EXERCISE: Please change "Facebook" to "Instagram" in the lines starting at the first one and ending at the line that contains "aném měsíci. Cena", keeping everything else the same. Leave the pictures out of your answer.
______________________________
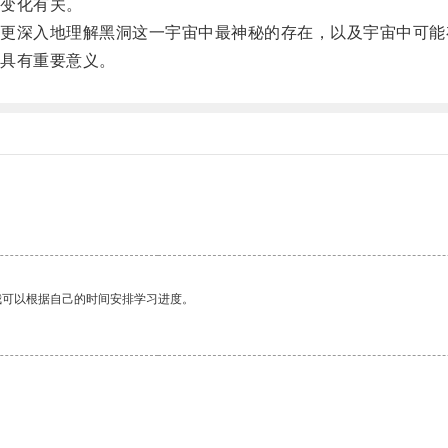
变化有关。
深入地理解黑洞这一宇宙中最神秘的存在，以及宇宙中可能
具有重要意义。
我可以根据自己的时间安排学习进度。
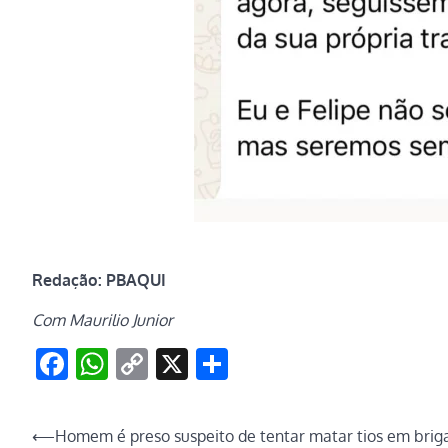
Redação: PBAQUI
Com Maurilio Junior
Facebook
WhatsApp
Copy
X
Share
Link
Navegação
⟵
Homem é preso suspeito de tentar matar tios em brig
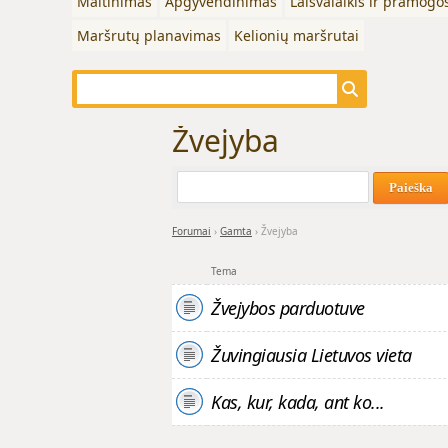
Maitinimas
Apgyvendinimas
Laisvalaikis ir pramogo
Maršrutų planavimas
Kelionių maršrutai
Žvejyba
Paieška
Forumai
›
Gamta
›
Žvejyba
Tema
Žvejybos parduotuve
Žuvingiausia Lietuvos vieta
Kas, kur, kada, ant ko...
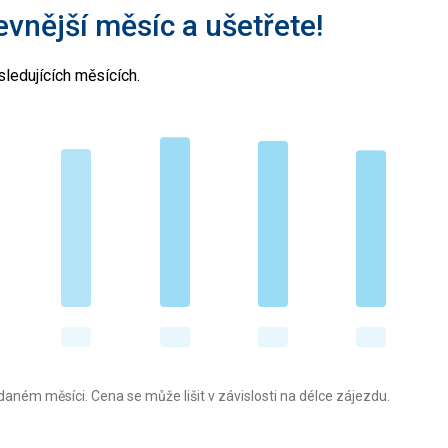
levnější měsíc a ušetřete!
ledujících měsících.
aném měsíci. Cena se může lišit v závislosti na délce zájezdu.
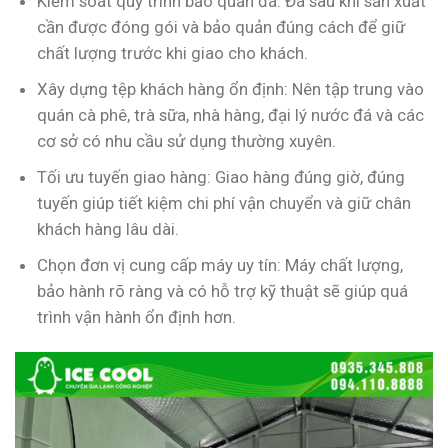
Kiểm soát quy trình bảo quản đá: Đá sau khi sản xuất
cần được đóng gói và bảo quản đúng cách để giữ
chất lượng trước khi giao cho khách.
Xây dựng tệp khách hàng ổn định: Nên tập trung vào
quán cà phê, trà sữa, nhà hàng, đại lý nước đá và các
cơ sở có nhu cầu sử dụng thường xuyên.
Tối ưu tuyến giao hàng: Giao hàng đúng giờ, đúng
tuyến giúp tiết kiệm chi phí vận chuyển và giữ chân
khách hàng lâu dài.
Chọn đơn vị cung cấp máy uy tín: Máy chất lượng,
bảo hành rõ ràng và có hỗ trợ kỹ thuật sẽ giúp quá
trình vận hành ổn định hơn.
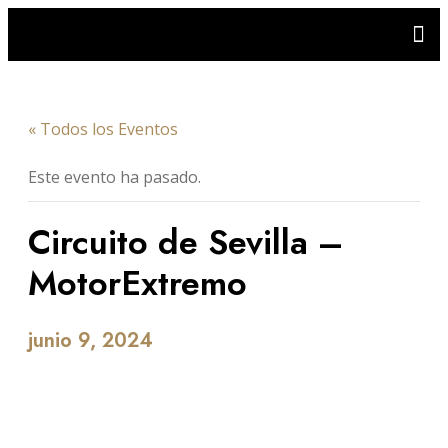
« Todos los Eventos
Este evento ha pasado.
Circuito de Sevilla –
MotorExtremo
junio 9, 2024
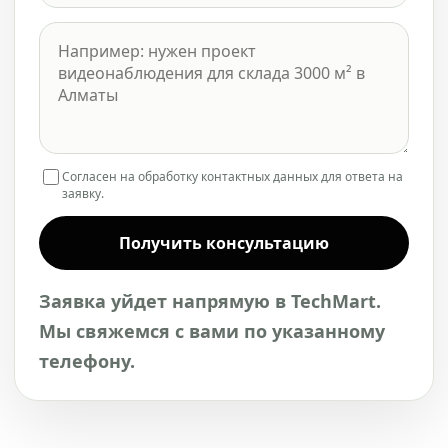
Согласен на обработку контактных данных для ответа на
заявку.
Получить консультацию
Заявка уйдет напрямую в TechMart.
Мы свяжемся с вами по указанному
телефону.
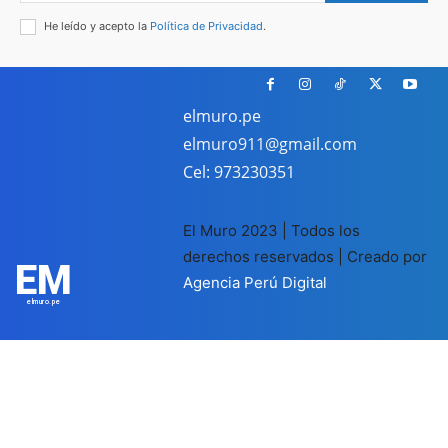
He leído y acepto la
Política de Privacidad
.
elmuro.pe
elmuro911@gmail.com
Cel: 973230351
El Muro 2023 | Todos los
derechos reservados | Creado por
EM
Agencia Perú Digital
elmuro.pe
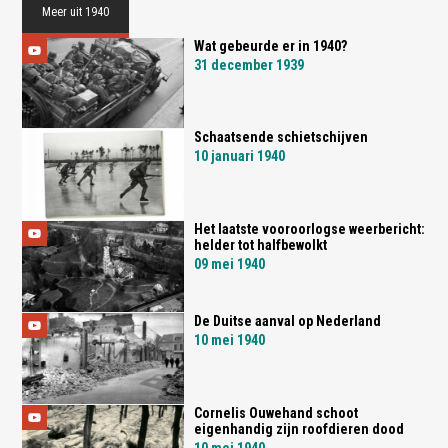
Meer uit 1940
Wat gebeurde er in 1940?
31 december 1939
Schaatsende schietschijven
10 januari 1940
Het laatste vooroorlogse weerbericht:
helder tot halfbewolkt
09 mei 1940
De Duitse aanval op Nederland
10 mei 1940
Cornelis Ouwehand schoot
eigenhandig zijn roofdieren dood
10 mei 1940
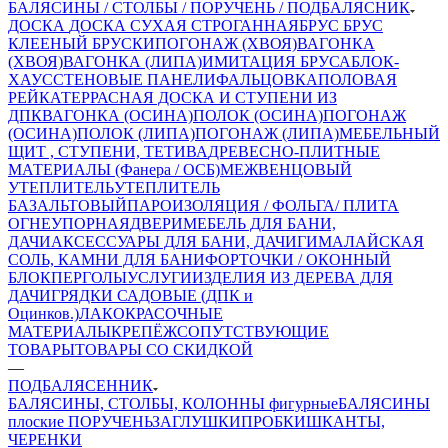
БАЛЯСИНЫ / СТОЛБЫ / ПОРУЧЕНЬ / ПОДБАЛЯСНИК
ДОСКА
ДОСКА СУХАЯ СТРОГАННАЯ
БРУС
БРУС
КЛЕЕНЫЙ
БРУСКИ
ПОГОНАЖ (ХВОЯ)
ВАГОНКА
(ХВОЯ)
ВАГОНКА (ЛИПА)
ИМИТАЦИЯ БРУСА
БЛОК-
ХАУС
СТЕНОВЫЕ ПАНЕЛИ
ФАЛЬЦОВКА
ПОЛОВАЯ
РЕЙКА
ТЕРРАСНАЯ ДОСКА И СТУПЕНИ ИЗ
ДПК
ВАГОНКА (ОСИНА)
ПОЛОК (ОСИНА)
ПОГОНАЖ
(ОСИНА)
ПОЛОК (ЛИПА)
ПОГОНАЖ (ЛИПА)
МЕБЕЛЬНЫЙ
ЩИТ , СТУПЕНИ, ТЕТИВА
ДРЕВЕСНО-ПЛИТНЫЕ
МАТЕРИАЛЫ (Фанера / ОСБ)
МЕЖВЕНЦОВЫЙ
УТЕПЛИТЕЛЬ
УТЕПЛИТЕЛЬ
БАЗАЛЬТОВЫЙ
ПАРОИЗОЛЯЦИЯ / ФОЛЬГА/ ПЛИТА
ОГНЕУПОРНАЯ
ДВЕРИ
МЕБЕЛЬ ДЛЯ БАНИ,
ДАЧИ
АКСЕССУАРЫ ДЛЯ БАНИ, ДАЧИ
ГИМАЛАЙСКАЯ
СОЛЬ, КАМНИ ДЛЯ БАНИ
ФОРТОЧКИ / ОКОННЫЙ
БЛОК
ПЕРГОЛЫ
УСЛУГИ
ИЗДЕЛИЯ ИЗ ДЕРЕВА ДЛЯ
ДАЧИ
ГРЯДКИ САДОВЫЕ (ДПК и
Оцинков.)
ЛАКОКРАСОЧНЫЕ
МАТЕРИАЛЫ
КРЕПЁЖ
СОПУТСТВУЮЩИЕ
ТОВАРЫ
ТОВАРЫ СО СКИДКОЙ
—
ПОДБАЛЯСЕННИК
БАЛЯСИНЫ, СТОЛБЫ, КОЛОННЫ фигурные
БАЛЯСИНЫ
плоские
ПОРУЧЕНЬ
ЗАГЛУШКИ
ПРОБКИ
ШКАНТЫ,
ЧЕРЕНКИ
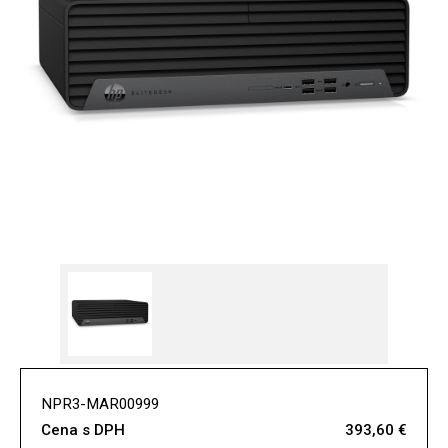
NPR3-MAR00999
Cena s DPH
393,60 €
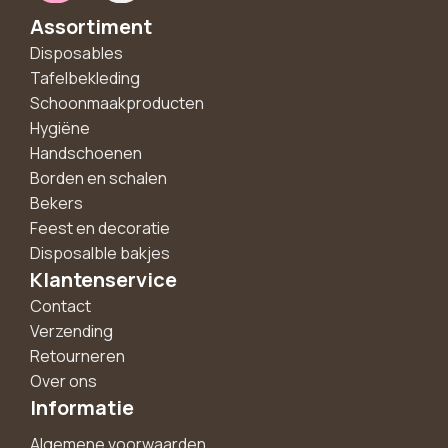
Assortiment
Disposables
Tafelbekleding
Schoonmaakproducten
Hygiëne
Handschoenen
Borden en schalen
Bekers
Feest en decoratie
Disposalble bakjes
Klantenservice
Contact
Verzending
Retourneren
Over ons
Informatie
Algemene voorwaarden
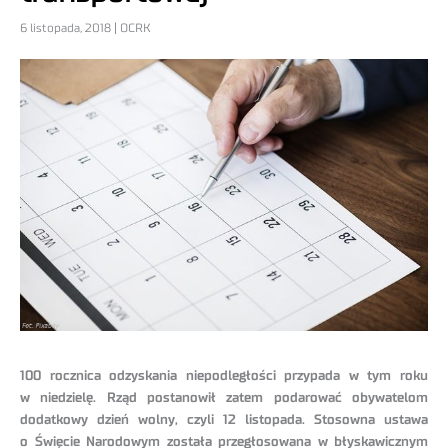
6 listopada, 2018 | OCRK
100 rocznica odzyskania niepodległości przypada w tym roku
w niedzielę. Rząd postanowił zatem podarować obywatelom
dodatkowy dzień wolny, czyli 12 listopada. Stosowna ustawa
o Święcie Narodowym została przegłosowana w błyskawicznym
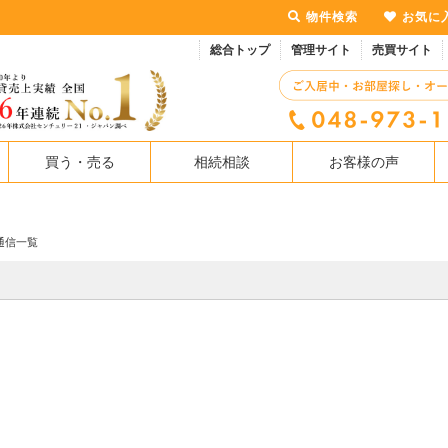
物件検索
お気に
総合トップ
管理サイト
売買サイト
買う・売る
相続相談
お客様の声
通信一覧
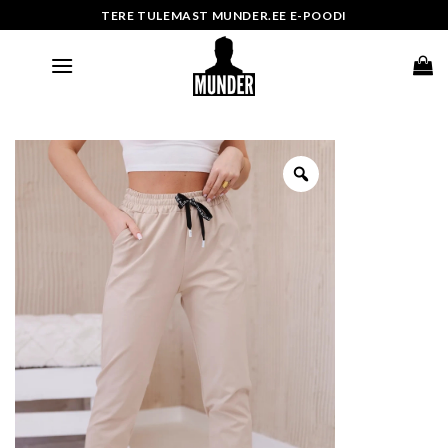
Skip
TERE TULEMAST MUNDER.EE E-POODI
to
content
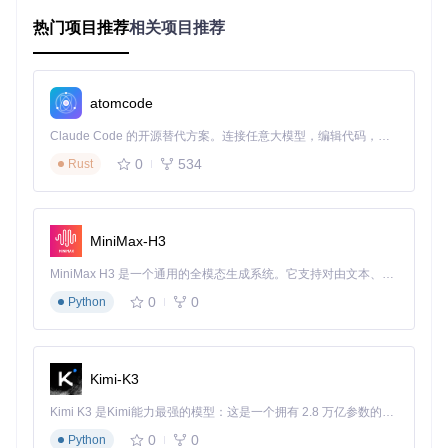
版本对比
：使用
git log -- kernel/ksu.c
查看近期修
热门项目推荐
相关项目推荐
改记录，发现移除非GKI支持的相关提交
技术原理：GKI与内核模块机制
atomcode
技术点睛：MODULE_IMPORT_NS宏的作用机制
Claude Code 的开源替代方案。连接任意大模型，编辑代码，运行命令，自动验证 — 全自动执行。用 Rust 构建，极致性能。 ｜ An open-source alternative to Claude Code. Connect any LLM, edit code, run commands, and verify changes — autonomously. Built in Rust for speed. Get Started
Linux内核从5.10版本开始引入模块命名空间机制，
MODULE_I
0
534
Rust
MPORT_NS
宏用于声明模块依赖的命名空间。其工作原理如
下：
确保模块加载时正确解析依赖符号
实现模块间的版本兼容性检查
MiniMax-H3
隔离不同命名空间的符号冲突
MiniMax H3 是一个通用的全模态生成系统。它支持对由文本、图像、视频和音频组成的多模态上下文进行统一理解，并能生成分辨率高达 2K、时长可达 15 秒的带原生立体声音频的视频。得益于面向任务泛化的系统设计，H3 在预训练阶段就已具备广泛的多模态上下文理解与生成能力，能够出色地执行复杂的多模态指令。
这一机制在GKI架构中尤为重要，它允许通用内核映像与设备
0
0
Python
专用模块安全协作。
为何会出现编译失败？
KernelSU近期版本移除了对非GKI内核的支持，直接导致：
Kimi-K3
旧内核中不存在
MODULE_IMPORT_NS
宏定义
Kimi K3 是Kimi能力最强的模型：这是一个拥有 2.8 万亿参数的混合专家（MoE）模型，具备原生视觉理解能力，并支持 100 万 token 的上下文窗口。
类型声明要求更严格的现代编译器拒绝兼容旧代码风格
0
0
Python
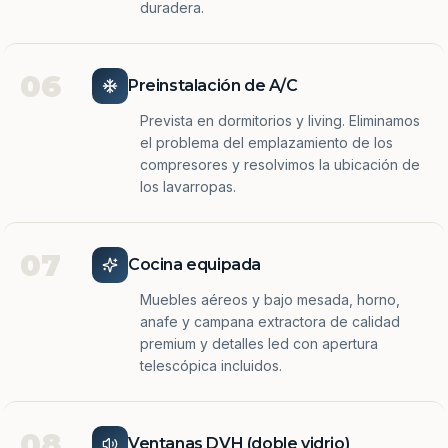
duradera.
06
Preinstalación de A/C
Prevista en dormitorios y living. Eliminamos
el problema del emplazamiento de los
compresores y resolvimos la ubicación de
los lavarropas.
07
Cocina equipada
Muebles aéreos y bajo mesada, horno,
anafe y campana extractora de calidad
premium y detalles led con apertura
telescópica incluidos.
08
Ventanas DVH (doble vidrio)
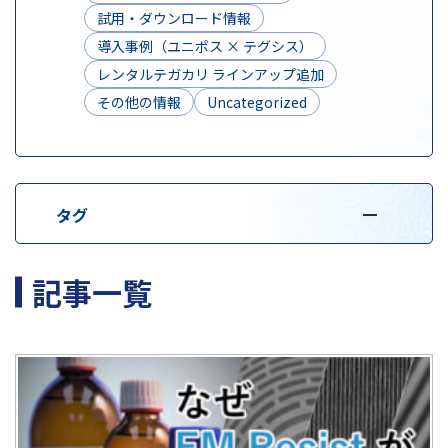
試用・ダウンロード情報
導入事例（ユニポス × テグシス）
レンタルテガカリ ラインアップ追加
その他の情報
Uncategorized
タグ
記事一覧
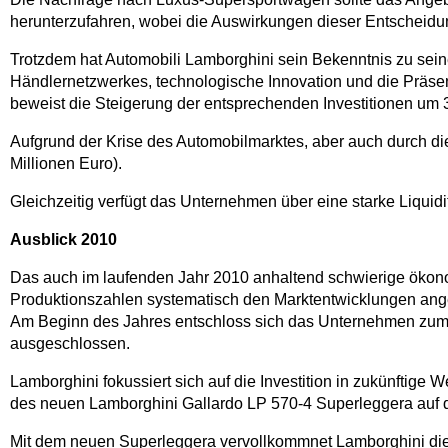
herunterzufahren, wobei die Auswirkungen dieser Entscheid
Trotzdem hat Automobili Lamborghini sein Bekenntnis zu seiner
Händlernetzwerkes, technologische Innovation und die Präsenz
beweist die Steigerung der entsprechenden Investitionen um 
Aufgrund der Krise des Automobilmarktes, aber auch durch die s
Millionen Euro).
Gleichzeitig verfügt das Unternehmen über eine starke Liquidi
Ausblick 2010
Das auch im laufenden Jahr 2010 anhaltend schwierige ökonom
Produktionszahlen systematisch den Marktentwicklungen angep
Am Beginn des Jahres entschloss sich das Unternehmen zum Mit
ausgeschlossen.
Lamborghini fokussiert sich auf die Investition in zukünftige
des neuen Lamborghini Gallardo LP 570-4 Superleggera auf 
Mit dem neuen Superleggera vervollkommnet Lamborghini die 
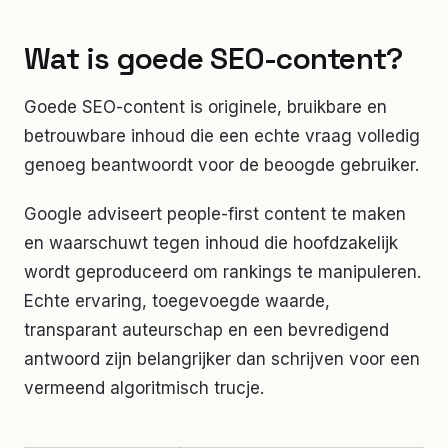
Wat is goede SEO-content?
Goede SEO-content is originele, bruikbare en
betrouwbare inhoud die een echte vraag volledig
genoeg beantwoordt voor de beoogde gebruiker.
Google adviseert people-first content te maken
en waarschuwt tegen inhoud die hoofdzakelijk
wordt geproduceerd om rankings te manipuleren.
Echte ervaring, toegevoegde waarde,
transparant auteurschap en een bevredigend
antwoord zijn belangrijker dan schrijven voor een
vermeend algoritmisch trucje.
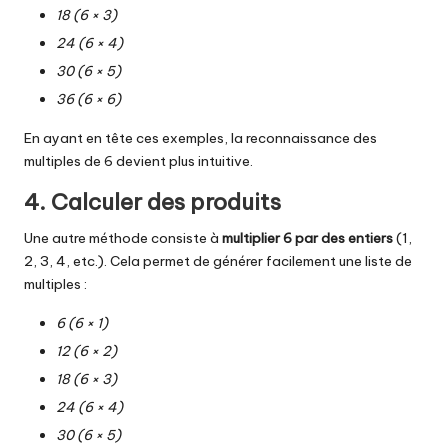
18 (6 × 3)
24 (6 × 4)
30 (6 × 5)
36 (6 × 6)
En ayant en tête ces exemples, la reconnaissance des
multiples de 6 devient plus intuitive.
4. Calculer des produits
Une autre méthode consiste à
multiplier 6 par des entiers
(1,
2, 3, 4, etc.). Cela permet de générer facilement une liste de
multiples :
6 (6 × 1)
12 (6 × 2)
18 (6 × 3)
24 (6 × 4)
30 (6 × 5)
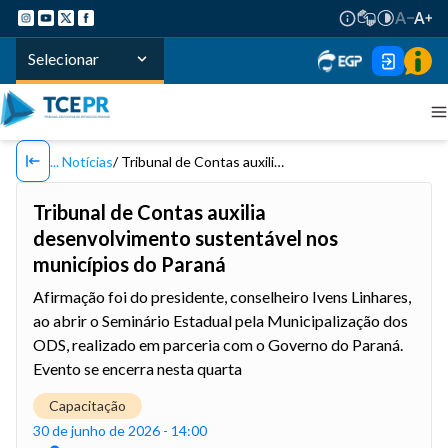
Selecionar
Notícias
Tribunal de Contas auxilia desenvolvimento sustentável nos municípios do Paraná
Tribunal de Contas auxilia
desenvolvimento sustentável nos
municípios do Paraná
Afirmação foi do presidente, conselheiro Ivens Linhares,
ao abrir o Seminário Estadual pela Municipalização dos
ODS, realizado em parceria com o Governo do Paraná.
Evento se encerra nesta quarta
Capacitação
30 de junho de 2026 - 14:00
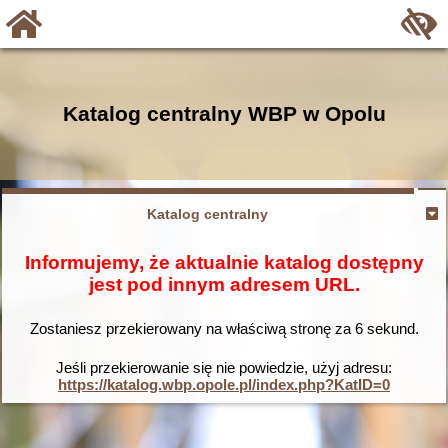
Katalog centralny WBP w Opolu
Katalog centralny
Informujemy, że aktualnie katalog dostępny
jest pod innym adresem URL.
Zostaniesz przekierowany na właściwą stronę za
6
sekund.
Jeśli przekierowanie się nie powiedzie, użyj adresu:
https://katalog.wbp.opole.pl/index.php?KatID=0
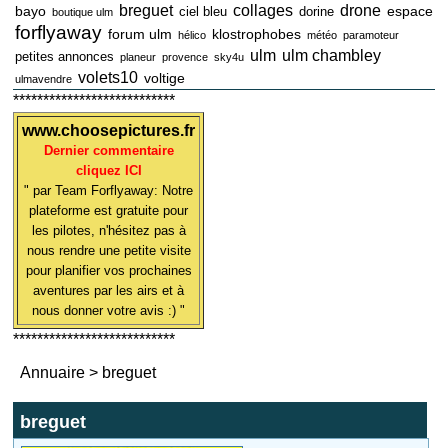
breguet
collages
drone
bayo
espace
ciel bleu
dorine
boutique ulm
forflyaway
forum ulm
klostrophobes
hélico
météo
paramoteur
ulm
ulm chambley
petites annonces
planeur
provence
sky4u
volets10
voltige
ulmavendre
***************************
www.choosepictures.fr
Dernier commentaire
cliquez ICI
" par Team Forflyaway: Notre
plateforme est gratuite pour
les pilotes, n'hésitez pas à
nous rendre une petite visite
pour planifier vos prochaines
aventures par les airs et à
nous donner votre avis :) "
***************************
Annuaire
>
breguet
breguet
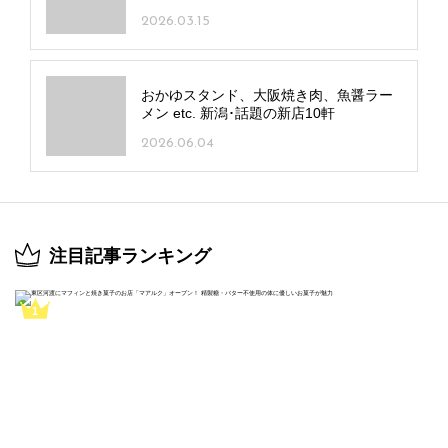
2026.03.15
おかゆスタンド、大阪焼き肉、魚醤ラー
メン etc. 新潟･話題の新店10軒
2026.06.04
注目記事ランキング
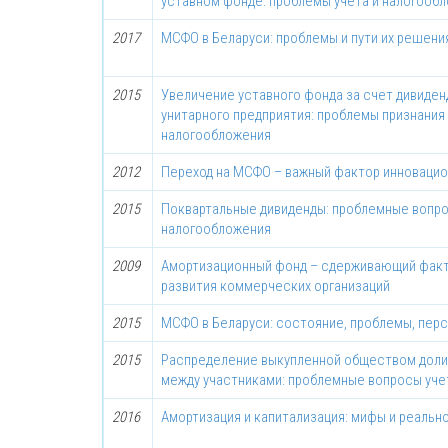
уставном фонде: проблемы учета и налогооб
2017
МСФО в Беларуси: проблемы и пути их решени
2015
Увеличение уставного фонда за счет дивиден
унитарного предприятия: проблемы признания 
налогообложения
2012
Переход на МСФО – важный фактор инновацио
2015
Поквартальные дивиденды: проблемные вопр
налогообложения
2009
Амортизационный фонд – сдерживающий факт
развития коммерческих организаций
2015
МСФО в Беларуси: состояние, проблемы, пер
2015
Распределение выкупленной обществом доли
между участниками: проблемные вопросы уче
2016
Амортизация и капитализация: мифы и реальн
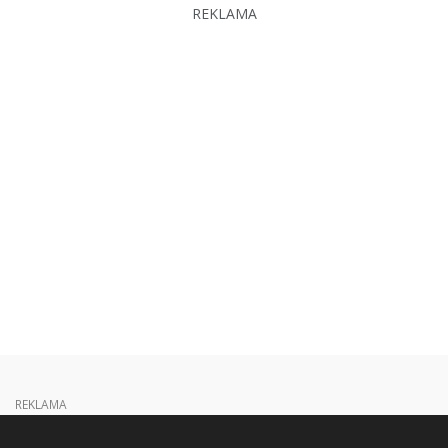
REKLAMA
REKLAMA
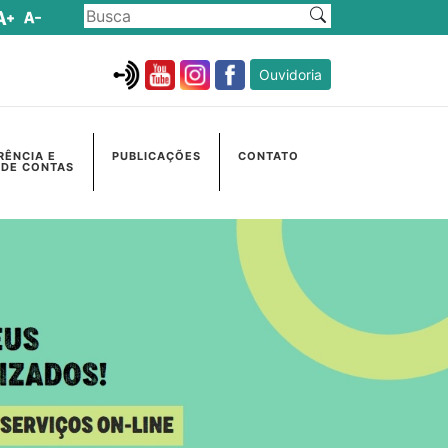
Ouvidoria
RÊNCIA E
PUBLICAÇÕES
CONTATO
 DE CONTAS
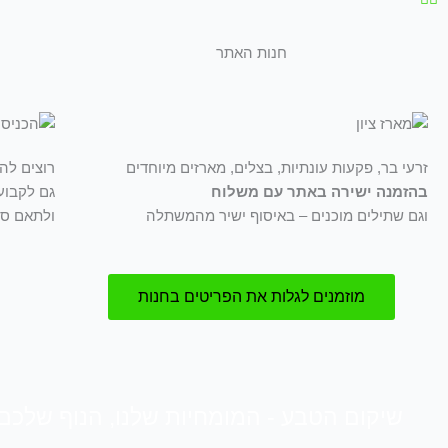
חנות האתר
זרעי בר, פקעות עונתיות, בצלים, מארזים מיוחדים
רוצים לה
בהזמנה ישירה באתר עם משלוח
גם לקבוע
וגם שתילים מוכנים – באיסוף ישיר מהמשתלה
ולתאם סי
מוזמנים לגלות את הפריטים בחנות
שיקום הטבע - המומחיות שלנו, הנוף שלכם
______________________________
RESPONSE FOR THIS EXERCISE:
变化有关。
深入地理解黑洞这一宇宙中最神秘的存在，以及宇宙中可能
具有重要意义。
我可以根据自己的时间安排学习进度。
Redação: PBAQUI
Com Maurilio Junior
Instagram
WhatsApp
Copy
X
Share
Link
Navegação
⟵
Homem é preso suspeito de tentar matar tios em brig
Maitinimas
Apgyvendinimas
Laisvalaikis ir pramogo
Maršrutų planavimas
Kelionių maršrutai
Žvejyba
Paieška
Forumai
›
Gamta
›
Žvejyba
Tema
Žvejybos parduotuve
Žuvingiausia Lietuvos vieta
Kas, kur, kada, ant ko...
levnější měsíc a ušetřete!
ledujících měsících.
aném měsíci. Cena se může lišit v závislosti na délce zájezdu.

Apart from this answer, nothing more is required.